Why is "link text" not allowed to "contain other links"?

Spec 0.27 quite clearly states:

Links may not contain other links, at any level of nesting. If multiple otherwise valid link definitions appear nested inside each other, the inner-most definition is used.

However, “link text” is apparently allowed to contain “autolinks”, see babelmark2 (Pandoc is one of the very few implementations that don’t allow that).

This seems inconsistent to me, and I think it would help if the reason were mentioned in the spec. Or is it and I just didn’t find it?

If there is no reason, this rule should be removed from the spec.

For the record: Markdown.pl, Pandoc and quite a few others seem to favor the outer link and don’t parse the inner one and there are also quite a few implementations that parse both, see babelmark2.

1 Like

This is something that really needs a decision on principle.
See https://github.com/jgm/cmark/issues/193.

Perhaps allowing links inside link text across the board
would be the best solution.

1 Like

It would be unfortunate if we had to delay 1.0 over trivia like this, where simply coming down on one side or the other is all that’s needed since there is no “correct” answer.

1 Like

I’m surprised that it even allows autolinks, since nesting <a> elements is against HTML spec – browsers don’t even render it correctly. So why support it at all?

edit: don’t know… I’m probably being too pedantic.
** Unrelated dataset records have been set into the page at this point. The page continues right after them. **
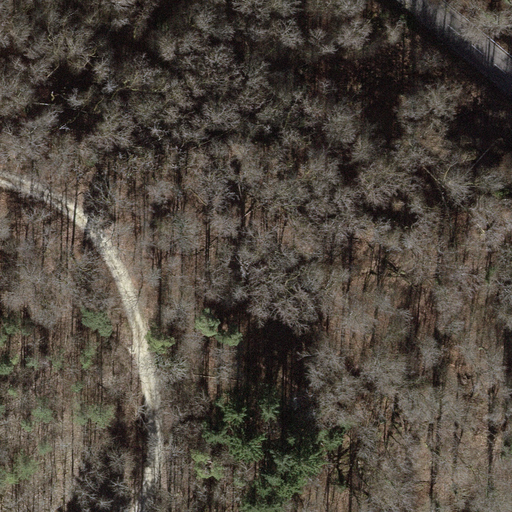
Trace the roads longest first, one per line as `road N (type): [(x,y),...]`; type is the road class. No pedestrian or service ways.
road 1 (track): [(0,176),(91,225),(107,247),(160,397),(160,449),(142,511)]
road 2 (tertiary): [(511,83),(411,0)]
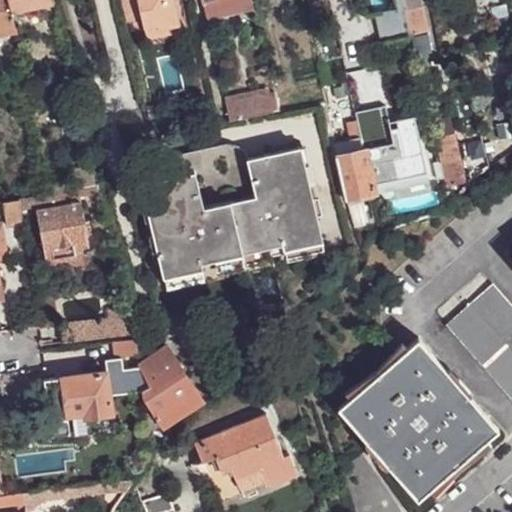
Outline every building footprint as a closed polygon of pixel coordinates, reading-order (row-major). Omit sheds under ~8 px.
[(0,0),(0,30),(14,27),(9,2),(8,0),(0,0)] [(159,30),(180,25),(173,0),(122,0),(128,22),(142,19),(144,28),(158,25),(159,30)] [(219,0),(204,0),(210,20),(223,17),(219,0)] [(257,8),(254,0),(219,0),(223,17),(257,8)] [(404,0),(406,8),(407,9),(421,6),(419,0),(404,0)] [(407,9),(412,34),(426,30),(421,6),(407,9)] [(494,21),(510,18),(508,6),(492,9),(494,21)] [(407,9),(406,8),(376,15),(383,43),(413,36),(412,34),(407,9)] [(182,32),(180,25),(159,30),(158,25),(144,28),(147,40),(182,32)] [(228,103),(272,94),(270,87),(227,96),(228,103)] [(228,103),(231,120),(275,111),(272,94),(228,103)] [(362,140),(372,184),(425,173),(412,114),(394,118),(396,126),(389,128),(384,104),(356,110),(362,140)] [(433,130),(436,141),(455,136),(452,125),(433,130)] [(436,141),(447,185),(459,182),(454,160),(461,158),(455,136),(436,141)] [(362,140),(336,145),(338,155),(354,225),(369,222),(363,196),(374,193),(372,184),(362,140)] [(193,151),(197,170),(206,207),(258,195),(249,158),(233,161),(228,144),(193,151)] [(206,207),(197,170),(143,182),(144,189),(151,221),(154,236),(158,252),(165,278),(189,272),(187,266),(203,262),(216,259),(243,253),(270,246),(283,244),(299,241),(300,246),(323,241),(319,215),(314,198),(312,185),(303,152),(302,146),(249,158),(258,195),(206,207)] [(309,151),(303,152),(312,185),(317,183),(309,151)] [(466,180),(461,158),(454,160),(459,182),(466,180)] [(372,184),(374,193),(427,182),(425,173),(372,184)] [(98,193),(97,184),(95,184),(80,187),(81,195),(98,193)] [(51,193),(49,193),(51,207),(82,201),(81,195),(80,187),(51,193)] [(146,221),(151,221),(144,189),(139,189),(146,221)] [(49,193),(36,196),(38,208),(38,210),(51,207),(49,193)] [(36,196),(20,198),(22,211),(38,208),(36,196)] [(320,196),(314,198),(319,215),(324,214),(320,196)] [(20,198),(3,202),(4,213),(6,225),(23,222),(22,211),(20,198)] [(51,207),(38,210),(45,249),(89,241),(82,201),(51,207)] [(94,267),(89,241),(45,249),(50,274),(94,267)] [(303,257),(300,246),(299,241),(283,244),(285,254),(286,261),(303,257)] [(326,252),(323,241),(300,246),(303,257),(326,252)] [(285,254),(283,244),(270,246),(273,256),(285,254)] [(273,256),(270,246),(243,253),(246,267),(274,261),(273,256)] [(0,259),(8,258),(7,248),(0,248),(0,259)] [(246,267),(243,253),(216,259),(218,269),(219,273),(246,267)] [(218,269),(216,259),(203,262),(205,272),(218,269)] [(205,272),(203,262),(187,266),(189,272),(191,283),(207,279),(205,272)] [(191,283),(189,272),(165,278),(167,288),(191,283)] [(511,309),(490,284),(445,323),(511,401),(511,309)] [(108,311),(109,320),(118,319),(117,309),(108,311)] [(13,332),(29,330),(27,315),(11,317),(13,332)] [(111,336),(136,333),(133,317),(118,319),(109,320),(111,336)] [(111,336),(109,320),(59,326),(61,342),(111,336)] [(116,357),(139,354),(137,337),(114,340),(116,357)] [(337,408),(417,499),(497,429),(417,337),(337,408)] [(147,406),(149,409),(161,427),(201,399),(165,346),(141,363),(137,366),(144,379),(149,385),(142,391),(144,401),(147,406)] [(106,372),(62,378),(67,415),(84,413),(84,417),(111,413),(106,372)] [(283,458),(282,457),(276,441),(265,415),(193,443),(201,463),(214,458),(220,473),(229,470),(233,478),(283,458)] [(288,454),(282,457),(283,458),(233,478),(229,470),(220,473),(214,458),(201,463),(218,505),(296,475),(288,454)] [(140,490),(139,480),(114,511),(113,511),(144,511),(142,502),(140,490)] [(166,494),(163,483),(140,490),(142,502),(166,494)] [(94,495),(93,484),(61,488),(32,492),(34,503),(94,495)] [(166,511),(172,510),(166,494),(142,502),(144,511),(166,511)]
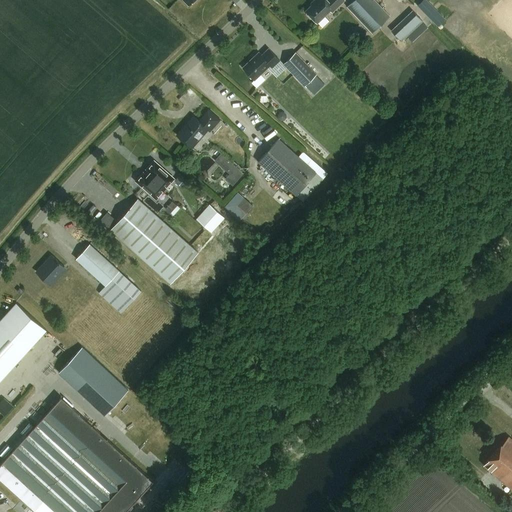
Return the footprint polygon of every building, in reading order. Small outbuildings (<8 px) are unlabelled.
[(181,0),(190,8),(198,0),(181,0)] [(313,0),(314,1),(305,10),(306,12),(306,14),(309,18),(312,18),(316,23),(329,10),(331,12),(344,0),(343,0),(313,0)] [(389,15),(373,0),(352,0),(346,6),(371,32),(389,15)] [(412,10),(391,30),(401,41),(406,36),(412,42),(427,28),(422,22),(423,21),(412,10)] [(364,41),(366,33),(355,31),(354,40),(364,41)] [(279,61),(267,49),(260,56),(258,54),(253,59),(252,58),(241,68),(253,81),(269,66),(271,68),(279,61)] [(282,64),(303,86),(304,86),(310,92),(320,81),(315,75),(294,53),(282,64)] [(210,131),(220,120),(209,110),(199,121),(195,117),(188,125),(187,124),(177,135),(187,144),(195,135),(198,138),(200,138),(203,135),(203,134),(207,129),(210,131)] [(303,152),(298,157),(277,139),(257,162),(295,195),(303,202),(323,179),(328,173),(303,152)] [(174,180),(155,162),(148,170),(151,172),(147,177),(144,174),(137,182),(156,199),(174,180)] [(238,203),(244,196),(238,190),(226,205),(241,218),(247,211),(238,203)] [(100,219),(110,228),(170,281),(197,251),(135,198),(116,220),(107,212),(100,219)] [(165,208),(173,216),(181,207),(174,200),(165,208)] [(212,232),(225,218),(210,204),(197,218),(212,232)] [(268,232),(264,228),(257,236),(261,239),(268,232)] [(106,286),(119,271),(89,243),(76,258),(106,286)] [(51,255),(36,272),(48,283),(64,266),(51,255)] [(0,380),(46,330),(16,302),(0,319),(0,380)] [(103,416),(127,390),(80,347),(56,373),(103,416)] [(60,395),(0,462),(0,480),(35,511),(125,511),(154,480),(60,395)] [(511,439),(508,436),(483,465),(511,489),(511,439)]
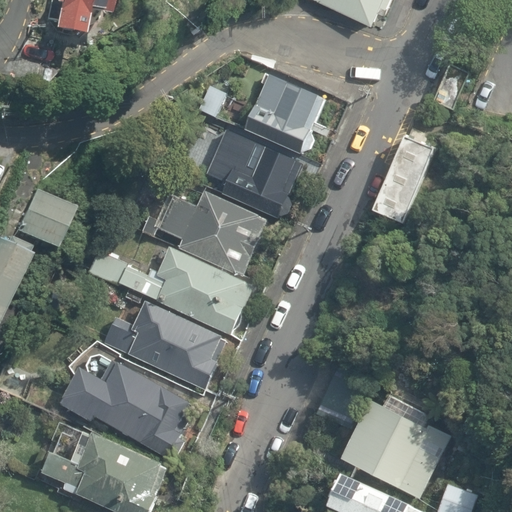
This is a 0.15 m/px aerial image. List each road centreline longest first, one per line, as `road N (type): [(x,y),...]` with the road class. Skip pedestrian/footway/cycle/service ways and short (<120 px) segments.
road 1 (residential): [(409,71),(212,511)]
road 2 (residential): [(409,71),(324,41),(260,35),(71,127),(0,125)]
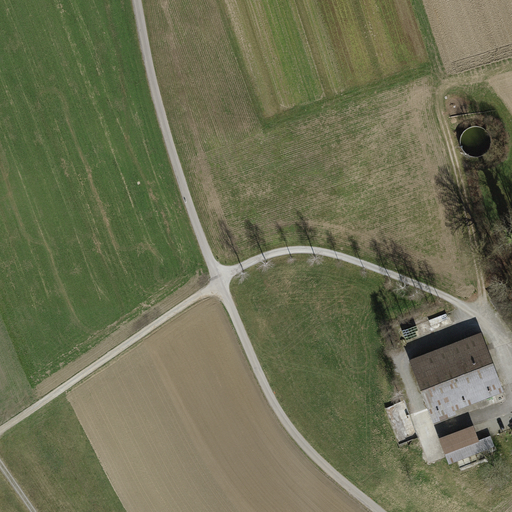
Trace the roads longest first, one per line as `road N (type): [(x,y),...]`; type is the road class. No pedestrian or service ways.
road 1 (track): [(0,430),(265,255),(313,250),(364,265),(463,305),(499,337)]
road 2 (track): [(511,65),(455,82),(440,99),(499,337)]
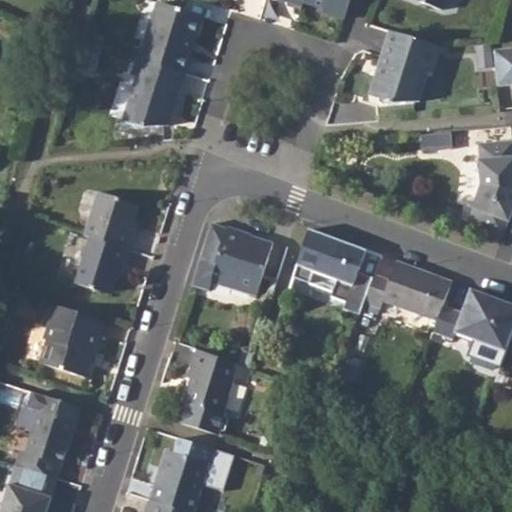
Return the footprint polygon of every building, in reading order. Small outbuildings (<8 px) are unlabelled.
[(280,0),(300,6),(302,2),(322,8),(321,13),(342,19),(347,0),(280,0)] [(417,3),(440,11),(443,0),(418,0),(419,0),(417,3)] [(185,76),(204,18),(161,4),(149,43),(145,41),(139,62),(185,76)] [(417,102),(426,72),(431,73),(437,53),(439,47),(388,31),(368,94),(386,100),(386,105),(417,102)] [(69,73),(83,78),(93,48),(78,44),(69,73)] [(511,49),(492,51),(495,85),(511,83),(511,49)] [(137,78),(123,121),(146,129),(162,127),(168,105),(175,107),(185,76),(139,62),(135,61),(130,76),(137,78)] [(168,105),(162,127),(169,126),(175,107),(168,105)] [(119,131),(146,129),(123,121),(119,131)] [(511,141),(475,145),(478,185),(470,210),(466,223),(501,236),(511,208),(511,141)] [(95,193),(82,234),(87,235),(128,248),(132,235),(128,234),(137,208),(95,193)] [(271,241),(212,223),(192,285),(207,290),(210,280),(253,294),(271,241)] [(379,254),(308,228),(293,277),(310,283),(314,272),(335,280),(329,296),(344,301),(341,308),(357,313),(361,300),(371,274),(379,254)] [(108,292),(117,266),(122,267),(128,248),(87,235),(71,284),(91,290),(92,287),(108,292)] [(381,300),(436,320),(442,304),(451,281),(396,260),(389,281),(371,274),(361,300),(379,307),(381,300)] [(469,288),(461,310),(442,304),(436,320),(432,332),(451,339),(453,330),(471,337),(480,334),(507,344),(511,329),(511,303),(500,299),(495,302),(484,298),(486,294),(469,288)] [(484,298),(495,302),(500,299),(486,294),(484,298)] [(39,363),(85,378),(90,361),(93,351),(97,352),(102,335),(98,334),(103,319),(53,303),(42,337),(47,339),(39,363)] [(471,337),(505,349),(507,344),(480,334),(471,337)] [(238,364),(198,349),(193,366),(196,367),(192,378),(185,401),(189,402),(182,422),(218,433),(219,431),(225,430),(228,419),(222,413),(234,376),(246,380),(249,368),(238,364)] [(249,368),(253,353),(242,350),(238,364),(249,368)] [(60,464),(74,420),(38,409),(24,452),(17,450),(13,463),(50,475),(54,462),(60,464)] [(193,511),(207,463),(165,450),(150,498),(193,511)] [(56,477),(60,464),(54,462),(50,475),(56,477)] [(13,463),(0,503),(0,511),(44,511),(56,477),(50,475),(13,463)] [(194,511),(193,511),(150,498),(146,511),(194,511)]
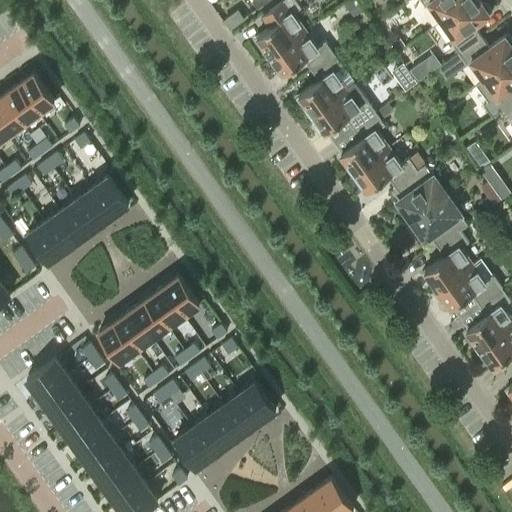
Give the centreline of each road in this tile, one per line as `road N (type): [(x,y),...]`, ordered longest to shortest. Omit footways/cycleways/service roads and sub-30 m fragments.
road 1 (unclassified): [(443,511),(76,0)]
road 2 (residential): [(511,438),(193,0)]
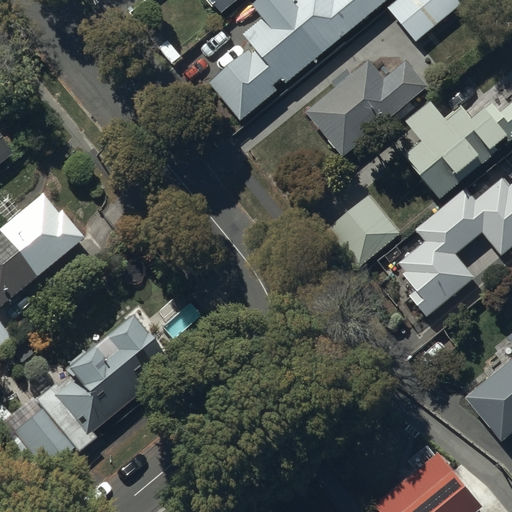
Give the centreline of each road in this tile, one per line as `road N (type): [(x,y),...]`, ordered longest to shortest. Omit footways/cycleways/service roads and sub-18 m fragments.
road 1 (residential): [(30,0),(273,297),(285,336),(273,379)]
road 2 (residential): [(115,511),(273,379)]
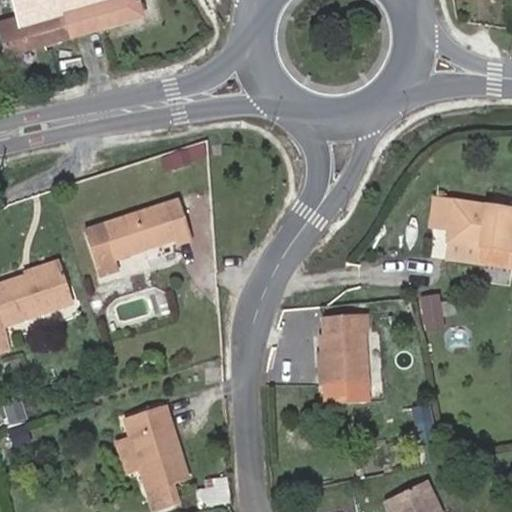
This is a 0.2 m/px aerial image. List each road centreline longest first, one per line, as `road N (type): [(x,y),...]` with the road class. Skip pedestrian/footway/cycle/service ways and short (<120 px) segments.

I guess it’s a good UX, since users don’t know or don’t care about HTML spec.

2 Likes

Since there seems to be no justification for the current inconsistent behavior, we might as well change it before 1.0, shall we?

In total, I see 4 options:

  1. Keep it as is. Totally inconsistent, against HTML spec.
  2. Just allow arbitrary inline nodes, including links and whatever else, no exceptions. Very simple rule to remember, simple to implement. Apparently against the HTML spec, but is this really a problem?
  3. Don’t allow “link text” to contain any links at all. If there is an inner link, the outer markup is ignored. Valid HTML.
  4. Don’t allow any links to be inside “link text”. The outer markup gets converted to a link, the inner markup is ignored. Valid HTML.

Is there another option?

For me, number 2 is the clear favorite here. Easiest rule, no exceptions, shorter spec, simpler implementation.

+++ Matthias Geier [May 06 17 10:28 ]:

mgeier [1]mgeier
May 6

Since there seems to be no justification for the current inconsistent
behavior, we might as well change it before 1.0, shall we?

In total, I see 4 options:

  1. Keep it as is. Totally inconsistent, against HTML spec.
  2. Just allow arbitrary inline nodes, including links and whatever
    else, no exceptions. Very simple rule to remember, simple to
    implement. Apparently against the HTML spec, but is this really a
    problem?
  3. Don’t allow “link text” to contain any links at all. If there is an
    inner link, the outer markup is ignored. Valid HTML.
  4. Don’t allow any links to be inside “link text”. The outer markup
    gets converted to a link, the inner markup is ignored. Valid HTML.

Is there another option?

For me, number 2 is the clear favorite here. Easiest rule, no
exceptions, shorter spec, simpler implementation.

I think I also favor #2, though I need to think through the
changes that would be needed in the current parsing strategy
in the reference implications.

Note that we could always parse the interior links as links
in the AST, but then render them as regular text in HTML.
(Of course, that would make the examples in the spec a bit
confusing.)

1 Like

I don’t think “screw validity” is a good answer, here.

When write nested HTML links, the outer link gets implicitly closed: CommonMark-flavored markdown parser.

When write nested HTML links, the outer link gets implicitly closed: <a href="https://github.com/commonmark/">CommonMark-flavored <a href="https://markdown.org">markdown</a> parser</a>.

I wouldn’t call that good behavior, at all.

link text inside link text should be allowed. It isn’t valid html though. CommonMark shouldn’t be influenced by HTML standards. If the intended target is HTML though, then the person writing the markup will have to keep that in mind.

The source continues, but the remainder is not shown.